▶ **WHAT THE EXERCISE ASKS**:
Update the material by swapping "photo" for "image" wherever it occurs, leaving everything else as it is. Omit the pictures from your answer.

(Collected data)

---

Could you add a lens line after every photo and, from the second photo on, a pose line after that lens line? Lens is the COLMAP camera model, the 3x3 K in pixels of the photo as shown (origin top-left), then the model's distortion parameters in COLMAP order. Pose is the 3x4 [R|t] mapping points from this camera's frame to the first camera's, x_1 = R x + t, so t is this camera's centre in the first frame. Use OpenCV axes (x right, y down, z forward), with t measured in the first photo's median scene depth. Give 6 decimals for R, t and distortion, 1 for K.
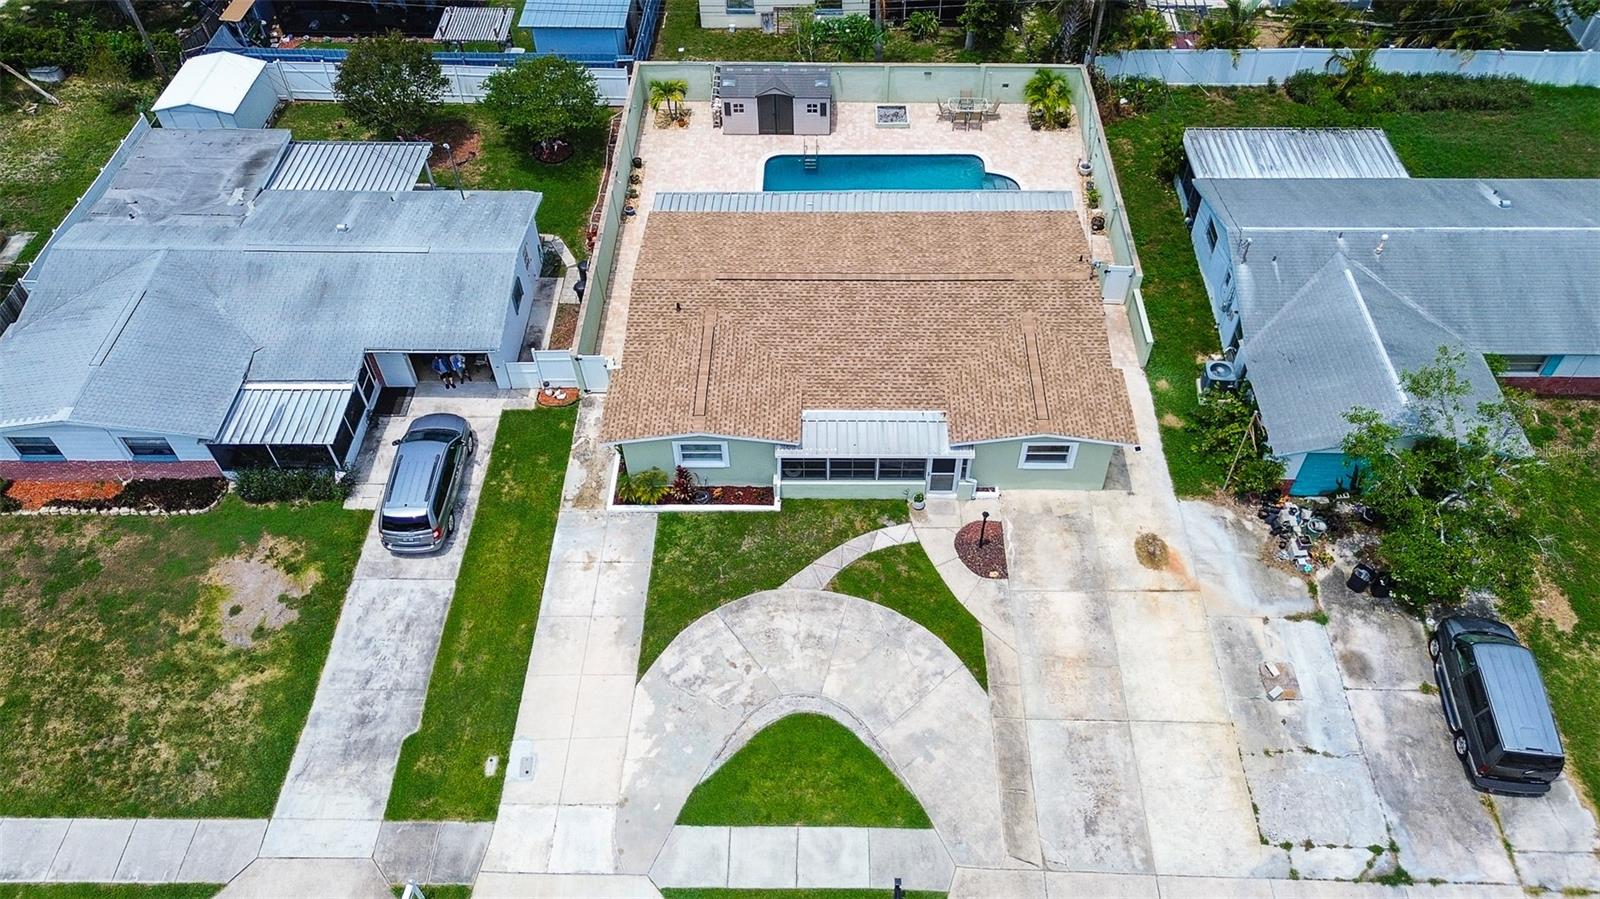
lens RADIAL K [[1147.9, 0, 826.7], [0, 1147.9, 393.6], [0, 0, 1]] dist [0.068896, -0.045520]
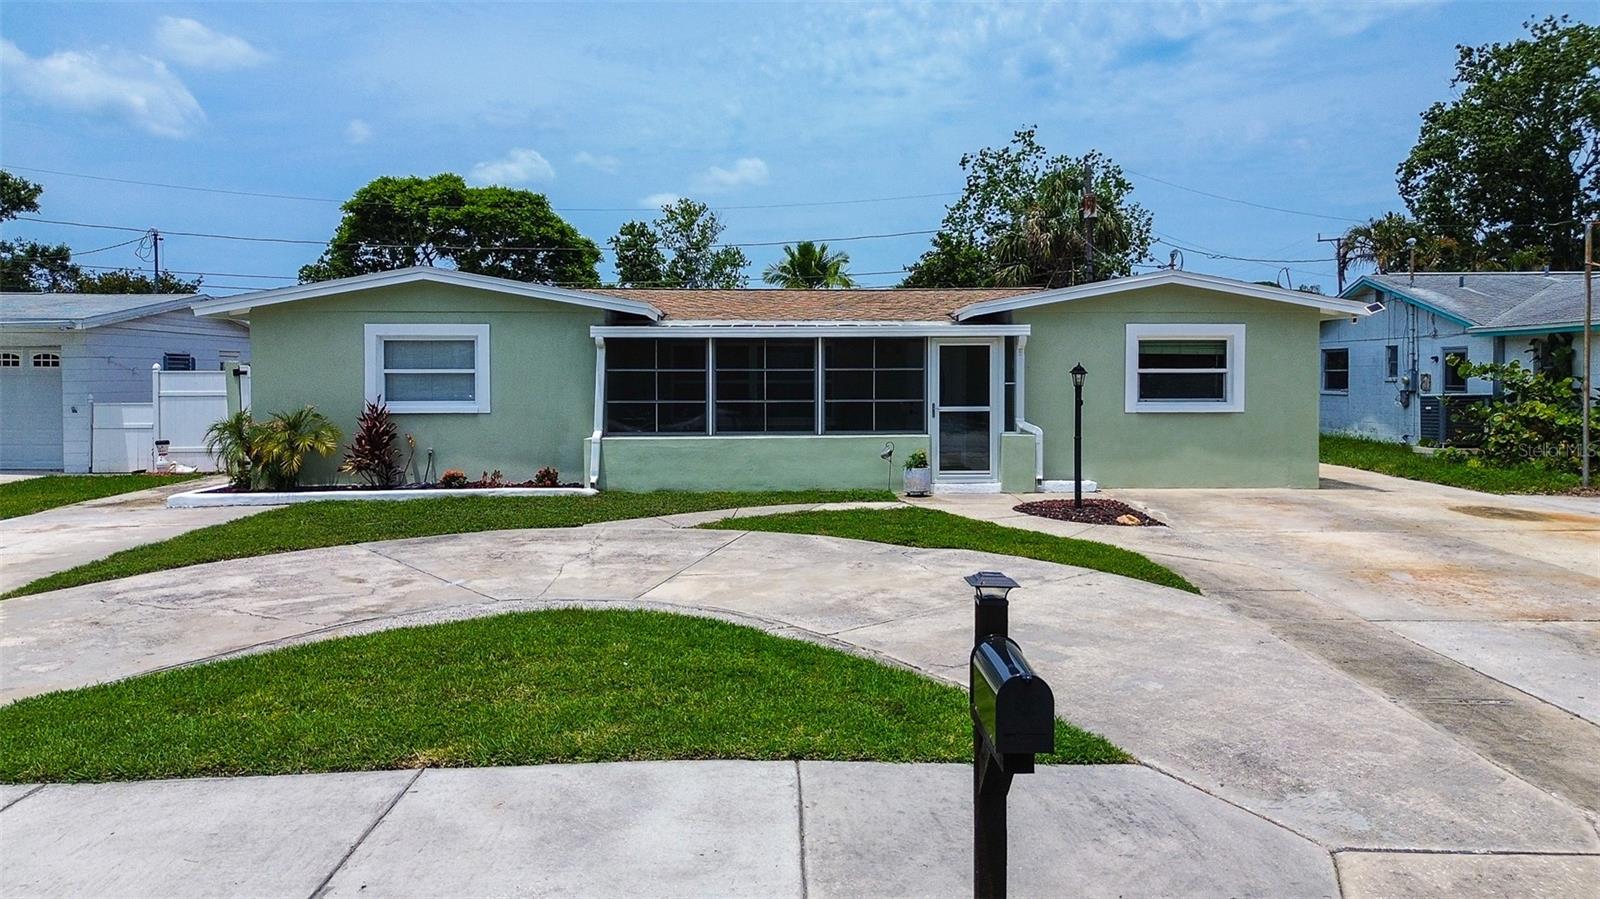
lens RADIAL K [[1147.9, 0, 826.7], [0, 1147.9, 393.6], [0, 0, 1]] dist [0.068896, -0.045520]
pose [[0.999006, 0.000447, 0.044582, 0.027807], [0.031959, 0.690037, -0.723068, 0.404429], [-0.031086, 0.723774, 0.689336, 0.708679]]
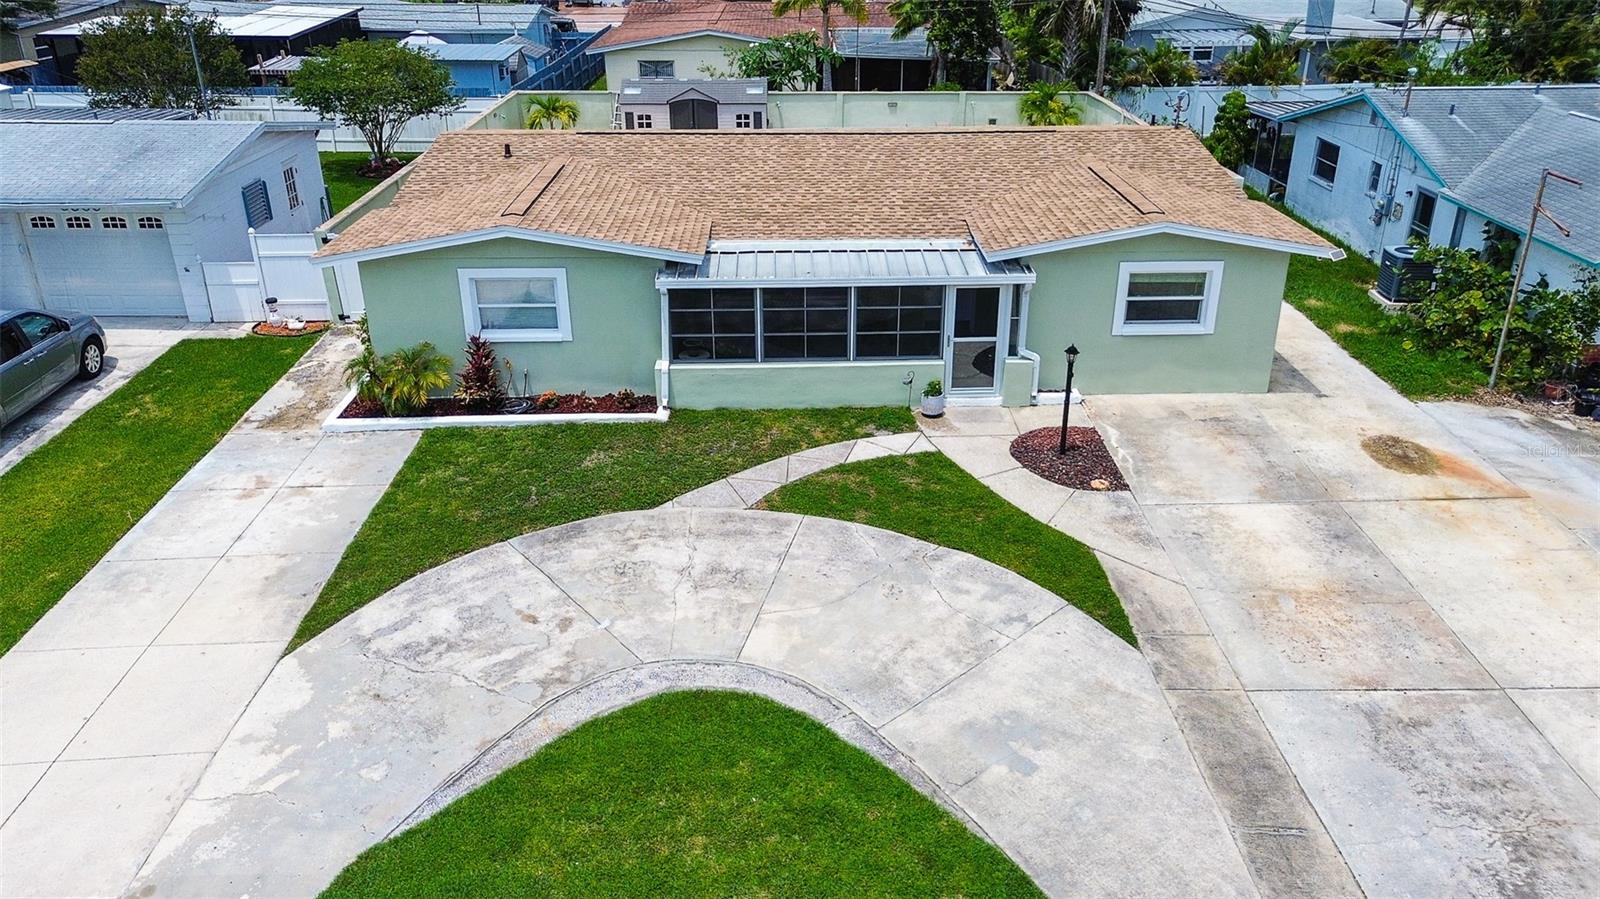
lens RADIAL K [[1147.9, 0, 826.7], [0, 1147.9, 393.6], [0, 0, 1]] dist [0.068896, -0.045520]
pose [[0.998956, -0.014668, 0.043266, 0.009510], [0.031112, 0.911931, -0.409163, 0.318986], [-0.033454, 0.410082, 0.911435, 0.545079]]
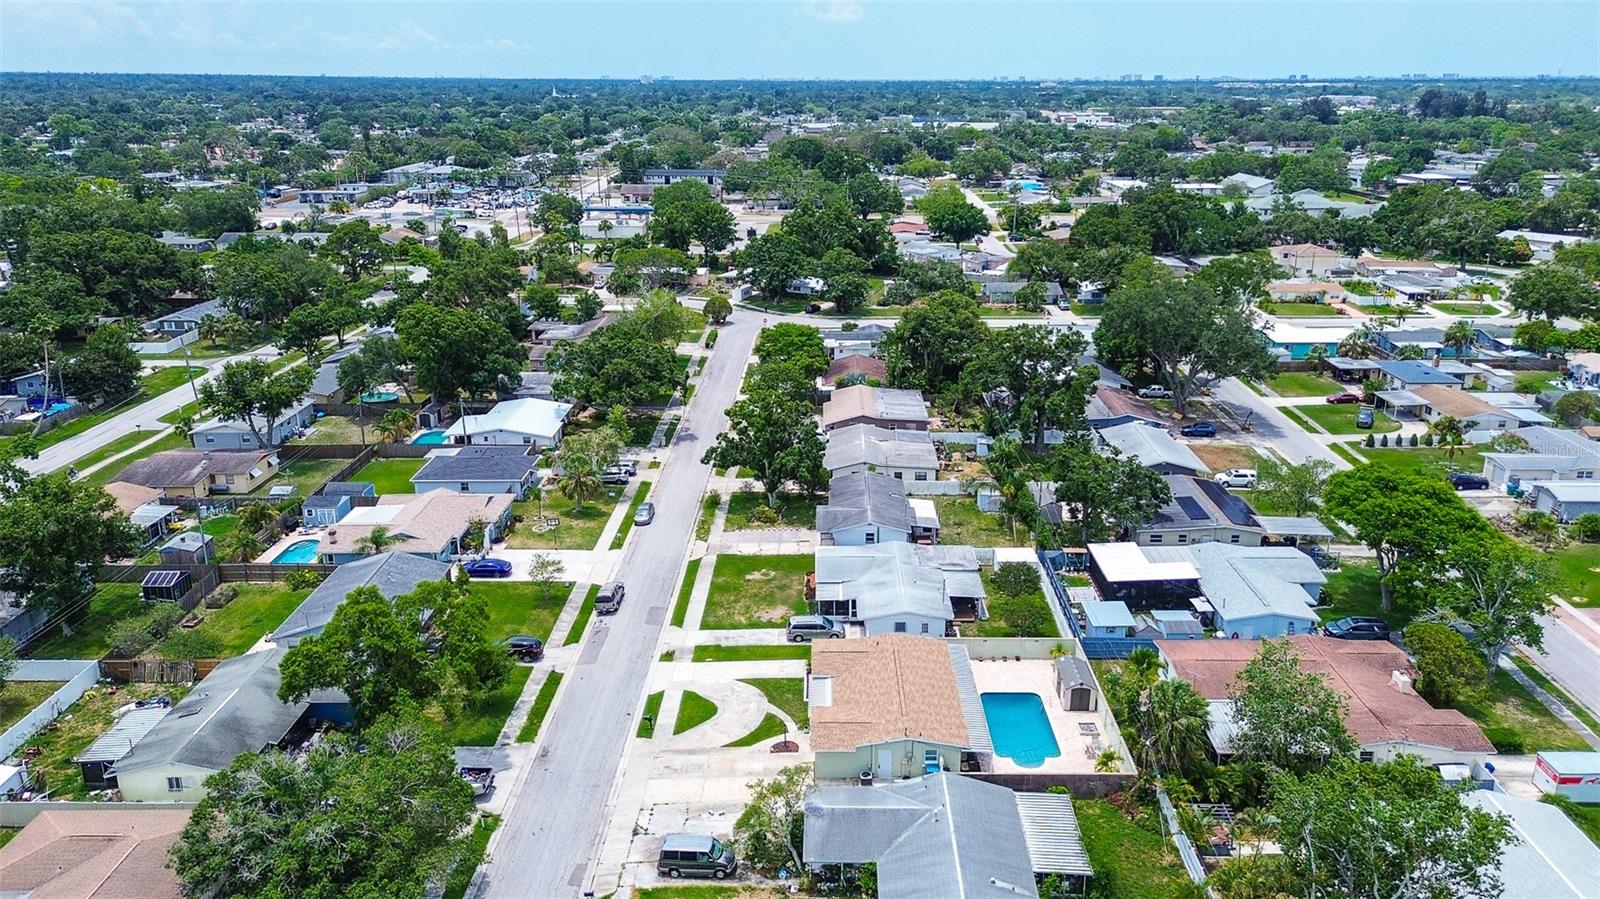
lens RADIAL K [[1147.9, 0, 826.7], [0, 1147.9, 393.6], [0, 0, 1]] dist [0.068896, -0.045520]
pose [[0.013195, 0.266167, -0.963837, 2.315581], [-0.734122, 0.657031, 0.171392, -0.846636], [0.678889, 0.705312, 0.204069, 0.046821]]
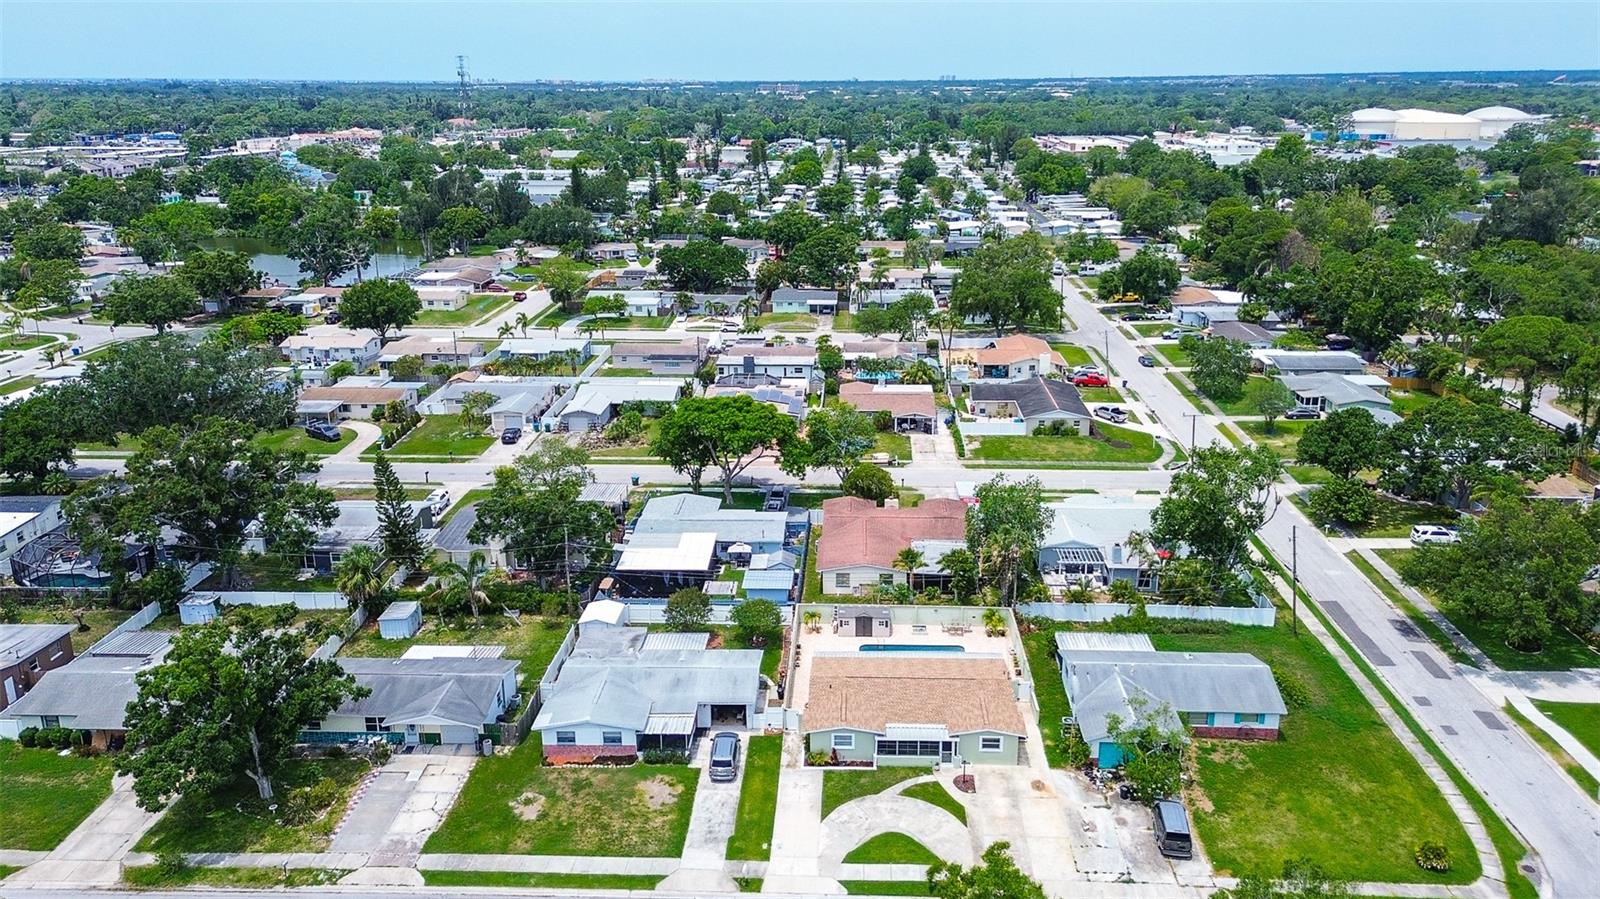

---

▶ **EXPECTED ANSWER**:
Could you add a lens line after every image and, from the second image on, a pose line after that lens line? Lens is the COLMAP camera model, the 3x3 K in pixels of the image as shown (origin top-left), then the model's distortion parameters in COLMAP order. Pose is the 3x4 [R|t] mapping points from this camera's frame to the first camera's, x_1 = R x + t, so t is this camera's centre in the first frame. Use OpenCV axes (x right, y down, z forward), with t measured in the first image's median scene depth. Give 6 decimals for R, t and distortion, 1 for K.
lens RADIAL K [[1147.9, 0, 826.7], [0, 1147.9, 393.6], [0, 0, 1]] dist [0.068896, -0.045520]
lens RADIAL K [[1147.9, 0, 826.7], [0, 1147.9, 393.6], [0, 0, 1]] dist [0.068896, -0.045520]
pose [[0.999006, 0.000447, 0.044582, 0.027807], [0.031959, 0.690037, -0.723068, 0.404429], [-0.031086, 0.723774, 0.689336, 0.708679]]
lens RADIAL K [[1147.9, 0, 826.7], [0, 1147.9, 393.6], [0, 0, 1]] dist [0.068896, -0.045520]
pose [[0.998956, -0.014668, 0.043266, 0.009510], [0.031112, 0.911931, -0.409163, 0.318986], [-0.033454, 0.410082, 0.911435, 0.545079]]
lens RADIAL K [[1147.9, 0, 826.7], [0, 1147.9, 393.6], [0, 0, 1]] dist [0.068896, -0.045520]
pose [[0.013195, 0.266167, -0.963837, 2.315581], [-0.734122, 0.657031, 0.171392, -0.846636], [0.678889, 0.705312, 0.204069, 0.046821]]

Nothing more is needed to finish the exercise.